What is needed ▸
I'd like every line in the following listing that holds "casing" copied.

Input material ▸
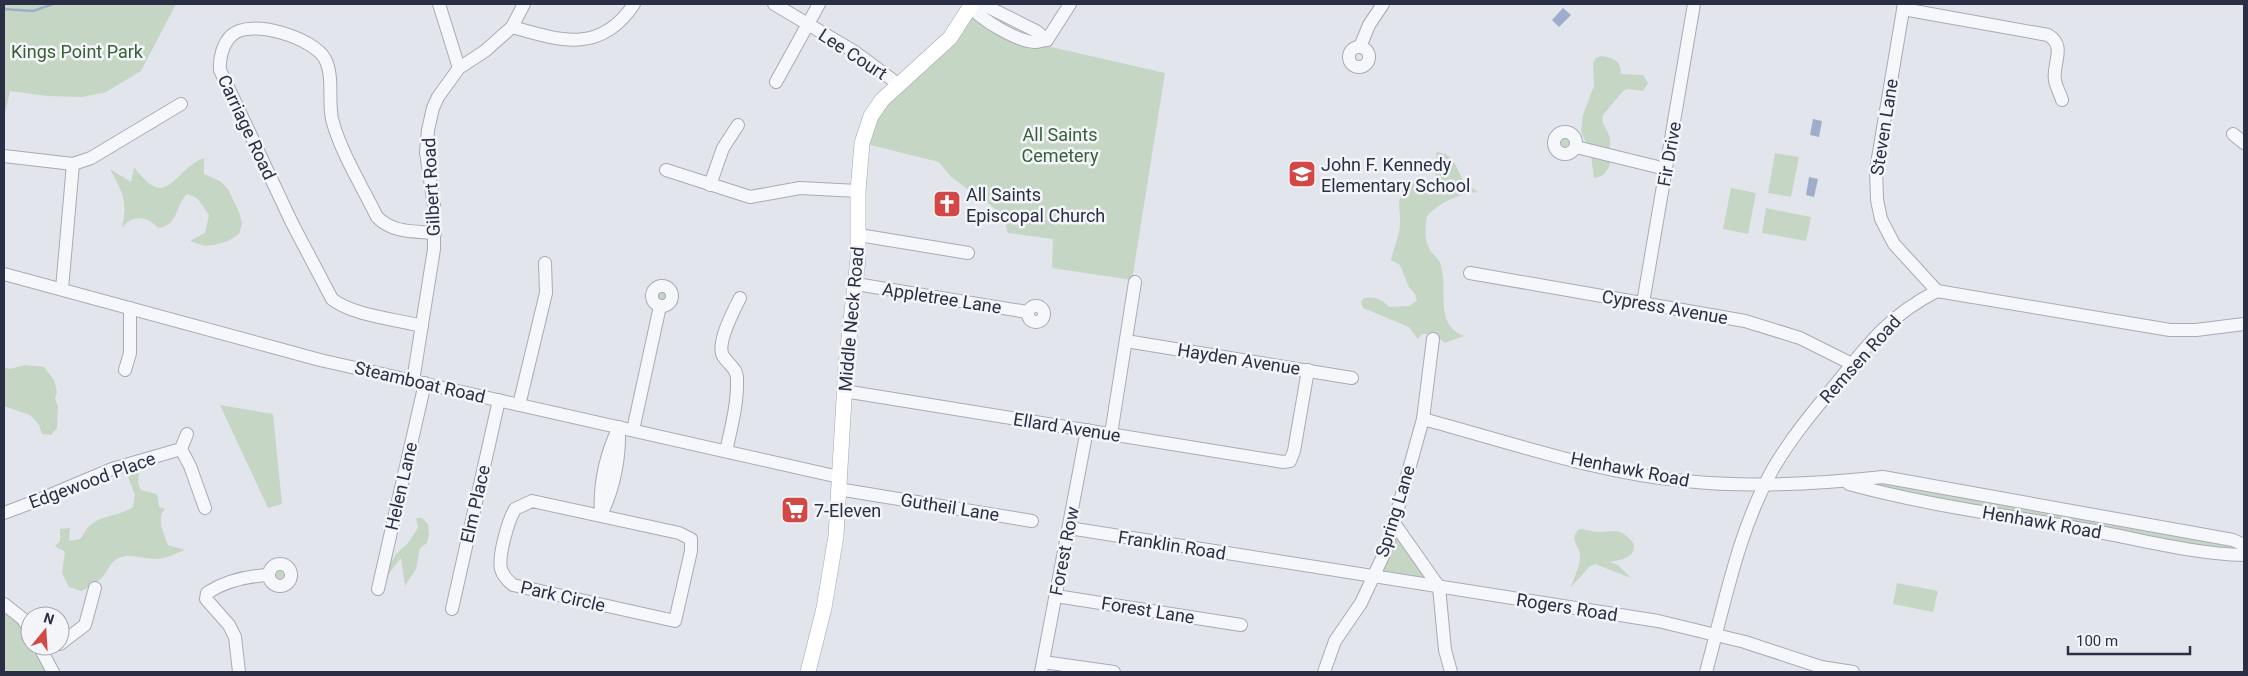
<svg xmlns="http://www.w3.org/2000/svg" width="2248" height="676" viewBox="0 0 2248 676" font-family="Roboto,sans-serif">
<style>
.green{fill:#c6d6c4}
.water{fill:#9eadcc}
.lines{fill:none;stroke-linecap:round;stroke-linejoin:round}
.stream{stroke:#9eadcc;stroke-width:2.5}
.minor-casing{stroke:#a8abb7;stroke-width:14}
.major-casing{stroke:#a2a7b8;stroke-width:16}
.minor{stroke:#f6f7fa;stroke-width:12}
.major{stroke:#fff;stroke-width:15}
.labels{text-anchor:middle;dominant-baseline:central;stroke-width:5;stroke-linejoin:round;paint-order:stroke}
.park-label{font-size:18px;fill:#386137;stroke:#f3f5f9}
.street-label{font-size:18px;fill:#2a2f45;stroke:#f3f5f9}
.poi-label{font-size:18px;fill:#2a2f45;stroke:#f3f5f9;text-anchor:start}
</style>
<rect width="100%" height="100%" fill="#e3e5ec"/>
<g class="green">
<path d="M 4,4 L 176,4 L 141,71 L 106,92 L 82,97 L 47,96 L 10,91 L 4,118 Z"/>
<path d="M 970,7 L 1025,41 L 1165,73 L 1132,280 L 1052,268 L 1053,239 L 1008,233 L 1005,224 L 993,207 L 951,177 L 939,162 L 862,143 L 866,129 Z"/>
<path d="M 1601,56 C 1612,57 1622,61 1621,74 L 1643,75 L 1648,83 L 1643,91 L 1628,89 L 1623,91 L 1603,115 C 1601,124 1606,127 1609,135 C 1612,143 1607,149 1611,160 C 1609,169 1605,177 1594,178 L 1591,156 L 1581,131 L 1583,115 L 1594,86 L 1593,63 L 1596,58 Z"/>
<circle cx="1565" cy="143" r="9"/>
<path d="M 1437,152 L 1446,154 L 1454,162 L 1464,182 L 1478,192 C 1458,194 1440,202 1427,216 C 1425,228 1424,239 1430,250 C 1433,255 1438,258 1440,263 C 1450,288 1432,323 1464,336 L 1445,343 L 1433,334 L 1422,334 L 1418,339 L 1409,327 L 1363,308 L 1361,302 L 1364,298 C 1374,296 1382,299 1389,307 L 1409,306 L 1417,301 L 1415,294 L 1409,287 L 1400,265 L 1391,260 C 1393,251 1397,241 1399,232 C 1403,209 1393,205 1407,181 L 1433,189 C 1438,174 1433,166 1437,152 Z"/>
<path d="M 1775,153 L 1799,157 L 1791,197 L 1768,193 Z"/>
<path d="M 204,158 L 204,174 L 220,181 L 228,189 L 239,212 L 242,223 L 241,228 L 239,234 L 228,241 L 214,245 L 205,246 L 190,241 L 205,233 L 209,215 L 197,198 L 187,194 C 175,205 179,226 158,228 C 148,216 132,214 122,228 C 128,200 123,194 110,169 L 131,182 L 134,167 C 168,213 172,170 204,158 Z"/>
<path d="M 1731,188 L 1756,193 L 1748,234 L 1723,229 Z"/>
<path d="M 1766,208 L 1811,217 L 1806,241 L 1762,233 Z"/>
<circle cx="662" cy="296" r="9"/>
<path d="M 25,365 L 44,367 L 54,380 L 57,392 L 55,399 L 58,406 L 57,428 L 51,435 L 42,434 L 39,425 L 30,415 L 4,406 L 4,367 L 10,369 Z"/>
<path d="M 220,405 L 273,414 L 282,504 L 268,508 Z"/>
<path d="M 137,470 L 139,472 L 138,483 L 141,490 L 157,494 L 159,507 L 165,509 C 156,517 164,535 168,545 L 185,550 C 175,554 165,559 155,559 C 143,559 131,553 119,558 C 111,561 109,569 104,575 C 100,581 88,588 81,591 L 69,587 L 62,573 L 65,552 L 55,546 L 60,541 L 60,529 L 70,528 L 69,541 L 80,539 C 85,534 86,527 93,523 C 104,515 120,516 133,507 L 135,495 L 128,477 L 129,473 Z"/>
<path d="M 1883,477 L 2233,540 L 2244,555 L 1842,482 Z"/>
<path d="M 416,518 L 422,518 L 428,524 L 429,535 L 427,543 L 420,548 L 416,569 L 405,586 L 401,558 L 383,581 L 388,567 L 396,554 L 408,543 L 418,528 Z"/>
<path d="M 1395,528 L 1435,584 L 1376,575 Z"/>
<path d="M 1579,529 C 1586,529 1592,532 1599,532 C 1618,532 1620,527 1634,544 C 1635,559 1622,559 1610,562 L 1618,565 L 1631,578 L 1595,564 L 1590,566 L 1571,587 C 1574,578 1579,568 1580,559 C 1582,546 1567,541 1579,529 Z"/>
<circle cx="280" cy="574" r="9"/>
<path d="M 1897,583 L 1938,591 L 1933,612 L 1893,604 Z"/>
<path d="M 4,604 L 30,631 L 30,646 L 39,646 L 53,672 L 4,672 Z"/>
</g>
<g class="water">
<path d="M 1563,8 L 1571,15 L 1559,27 L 1552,20 Z"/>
<path d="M 1813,119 L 1822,121 L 1819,137 L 1810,135 Z"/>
<path d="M 1809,177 L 1818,179 L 1814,197 L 1806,195 Z"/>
</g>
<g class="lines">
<path class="stream" d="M 4,9 L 33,11 L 53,4"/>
<defs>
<g id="minor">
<path d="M 439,4 L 459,68"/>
<path d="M 774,4 L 855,52 L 898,84"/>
<path d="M 1904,4 L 1876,170 L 1877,200 L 1881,219 L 1894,244 L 1937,291"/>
<path d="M 970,6 C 980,19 1018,42 1035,42 C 1039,42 1043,40 1047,40 L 1070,4"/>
<path d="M 970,6 L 988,7 L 1036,31 L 1047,40"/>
<path d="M 1903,9 L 2048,35 C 2067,46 2052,64 2055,80 C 2056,87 2060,93 2062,100"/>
<path d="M 512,27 C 561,41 601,54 634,4"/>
<circle cx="1359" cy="57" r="10"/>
<path d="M 1360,47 L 1369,25 L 1383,4"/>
<path d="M 776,82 L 819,4"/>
<circle cx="1565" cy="143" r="11"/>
<path d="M 2233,134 L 2244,143"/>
<path d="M 1576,147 L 1666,169"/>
<path d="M 4,156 L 73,164 L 91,158 L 181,104"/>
<path d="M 666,170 L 750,197 L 800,188 L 858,191"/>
<path d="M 710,185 L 723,148 L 738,125"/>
<path d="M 859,235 L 968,253"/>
<path d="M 1470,273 L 1745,321 L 1800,338 L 1852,364"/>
<path d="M 4,274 L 320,360 L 839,477"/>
<path d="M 856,284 L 1027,312"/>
<circle cx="662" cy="296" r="10"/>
<path d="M 62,289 L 73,164"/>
<path d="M 1643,303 L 1694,4"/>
<circle cx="1036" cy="314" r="8"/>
<path d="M 422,326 C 395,319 354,316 332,299 L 292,223 L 220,70 C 219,58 223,43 232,35 C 251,18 314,38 325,59 C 334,76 328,100 332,119 C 340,151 362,186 377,217 C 393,233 413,231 435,233"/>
<path d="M 1126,341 L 1352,378"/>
<path d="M 125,370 L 130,353 L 130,308"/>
<path d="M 413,381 L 434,249 L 434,206 L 426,152 L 428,130 L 433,108 L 438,97 L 459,68 L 485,51 L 512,27 L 524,4"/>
<path d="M 844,391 L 1283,462 L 1290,461 L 1294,451 L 1308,370"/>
<path d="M 519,405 L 546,293 L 545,263"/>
<path d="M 1423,419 C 1509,442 1597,473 1685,481 C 1751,488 1818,484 1883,477 L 2233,540 L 2244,545"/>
<path d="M 619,427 C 620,457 614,488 601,515 C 599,485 606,454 619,427 Z"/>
<path d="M 633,430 L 660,306"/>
<path d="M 1111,434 L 1135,282"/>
<path d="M 181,449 L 187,434"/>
<path d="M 726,451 C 731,429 738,402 737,379 C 737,368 728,364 723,356 C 716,343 734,310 740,298"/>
<path d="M 1849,484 C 1925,505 2005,515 2083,529 C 2135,538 2192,554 2244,555"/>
<path d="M 838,489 L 1032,521"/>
<path d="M 532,501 L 679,533 L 691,539 L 691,551 L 675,621 L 513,585 C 507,580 503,576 501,569 C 498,556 508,521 515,509 Z"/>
<path d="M 4,513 L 41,499 L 112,469 L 181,449 L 190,466 L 205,508"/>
<path d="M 1394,523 L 1439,587 L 1445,650 L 1451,672"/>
<path d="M 1069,528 L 1658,621 L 1745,642 L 1821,667 L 1853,672"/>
<circle cx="280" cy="575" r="11"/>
<path d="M 378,589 L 425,383"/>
<path d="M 1056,596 L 1241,625"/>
<path d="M 4,604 L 23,619 L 30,631"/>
<path d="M 452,609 L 499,400"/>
<path d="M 60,644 L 85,625 L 95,588"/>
<path d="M 39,646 L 53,672"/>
<path d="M 1043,662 L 1114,672"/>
<path d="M 239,672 L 235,637 L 229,625 L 206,599 L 207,593 C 225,581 247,576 269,575"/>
<path d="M 1041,672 L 1087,430"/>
<path d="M 1324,672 L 1335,641 L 1361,603 L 1384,554 L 1394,523 L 1423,419 L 1433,339"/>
<path d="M 1706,672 C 1725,603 1738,530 1774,467 C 1793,435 1816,408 1840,379 C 1871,340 1892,314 1937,291 L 2170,330 L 2196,330 L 2244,324"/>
</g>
<path id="major" d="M 808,672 L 824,608 L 836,536 L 846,365 L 858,259 L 858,191 L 862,143 L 871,116 L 882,100 L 950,38 L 972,4"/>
</defs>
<use href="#minor" class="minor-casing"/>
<use href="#major" class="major-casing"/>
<use href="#minor" class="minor"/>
<use href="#major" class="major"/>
</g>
<defs>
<symbol id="school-square" viewBox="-11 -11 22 22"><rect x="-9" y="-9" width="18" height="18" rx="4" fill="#d24846" stroke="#f3f5f9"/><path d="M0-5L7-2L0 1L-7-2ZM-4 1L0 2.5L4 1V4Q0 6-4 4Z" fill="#fff"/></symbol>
<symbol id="church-square" viewBox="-11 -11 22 22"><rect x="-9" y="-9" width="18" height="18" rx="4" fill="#d24846" stroke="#f3f5f9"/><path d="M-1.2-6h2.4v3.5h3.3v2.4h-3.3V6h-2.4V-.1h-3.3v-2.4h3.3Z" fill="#fff"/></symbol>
<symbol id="supermarket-square" viewBox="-11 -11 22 22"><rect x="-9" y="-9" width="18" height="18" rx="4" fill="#d24846" stroke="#f3f5f9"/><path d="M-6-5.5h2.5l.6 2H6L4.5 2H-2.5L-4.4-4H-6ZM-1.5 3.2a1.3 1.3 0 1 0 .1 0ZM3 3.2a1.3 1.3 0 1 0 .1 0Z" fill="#fff"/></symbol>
</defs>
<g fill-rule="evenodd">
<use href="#school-square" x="1286" y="158" width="32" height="32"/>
<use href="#church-square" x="931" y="188" width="32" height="32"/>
<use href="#supermarket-square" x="779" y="494" width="32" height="32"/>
</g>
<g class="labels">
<g class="park-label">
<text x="77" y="51">Kings Point Park</text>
<text x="1060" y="134">All Saints<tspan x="1060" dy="21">Cemetery</tspan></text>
</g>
<g class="street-label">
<text transform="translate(853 54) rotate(33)">Lee Court</text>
<text transform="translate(247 127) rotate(65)">Carriage Road</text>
<text transform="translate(1884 127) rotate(-81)">Steven Lane</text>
<text transform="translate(1669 154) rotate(-80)">Fir Drive</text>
<text transform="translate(431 187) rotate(-93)">Gilbert Road</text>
<text transform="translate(942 298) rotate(9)">Appletree Lane</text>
<text transform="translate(1665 307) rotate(10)">Cypress Avenue</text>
<text transform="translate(851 319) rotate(-85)">Middle Neck Road</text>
<text transform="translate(1239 359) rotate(9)">Hayden Avenue</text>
<text transform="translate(1860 359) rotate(-48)">Remsen Road</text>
<text transform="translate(420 382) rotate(13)">Steamboat Road</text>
<text transform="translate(1067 427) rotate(9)">Ellard Avenue</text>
<text transform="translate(1630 469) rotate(11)">Henhawk Road</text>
<text transform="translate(92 480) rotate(-20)">Edgewood Place</text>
<text transform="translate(401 486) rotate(-77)">Helen Lane</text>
<text transform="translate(475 504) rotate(-77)">Elm Place</text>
<text transform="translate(950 507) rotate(9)">Gutheil Lane</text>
<text transform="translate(1395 511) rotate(-73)">Spring Lane</text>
<text transform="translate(2042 522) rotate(10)">Henhawk Road</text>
<text transform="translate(1172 545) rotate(9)">Franklin Road</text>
<text transform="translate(1064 551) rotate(-79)">Forest Row</text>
<text transform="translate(563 596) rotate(13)">Park Circle</text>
<text transform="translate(1567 607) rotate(9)">Rogers Road</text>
<text transform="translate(1148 610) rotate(9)">Forest Lane</text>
</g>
<g class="poi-label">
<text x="1321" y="164">John F. Kennedy<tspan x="1321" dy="21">Elementary School</tspan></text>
<text x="966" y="194">All Saints<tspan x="966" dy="21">Episcopal Church</tspan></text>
<text x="814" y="510">7-Eleven</text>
</g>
</g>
<rect width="2248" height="676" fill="none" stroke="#2a2f45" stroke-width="10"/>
<g transform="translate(45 631) rotate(18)"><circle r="24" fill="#f3f5f9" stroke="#a3a6b1"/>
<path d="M0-4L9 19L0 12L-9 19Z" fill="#d24846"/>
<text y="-8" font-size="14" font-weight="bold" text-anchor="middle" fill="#2a2f45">N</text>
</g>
<path d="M2068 646v8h122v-8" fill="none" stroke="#2a2f45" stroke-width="2.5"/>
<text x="2076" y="646" font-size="15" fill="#2a2f45" stroke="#f3f5f9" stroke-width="4" paint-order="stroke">100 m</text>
</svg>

Exercise answer ▸
.minor-casing{stroke:#a8abb7;stroke-width:14}
.major-casing{stroke:#a2a7b8;stroke-width:16}
<use href="#minor" class="minor-casing"/>
<use href="#major" class="major-casing"/>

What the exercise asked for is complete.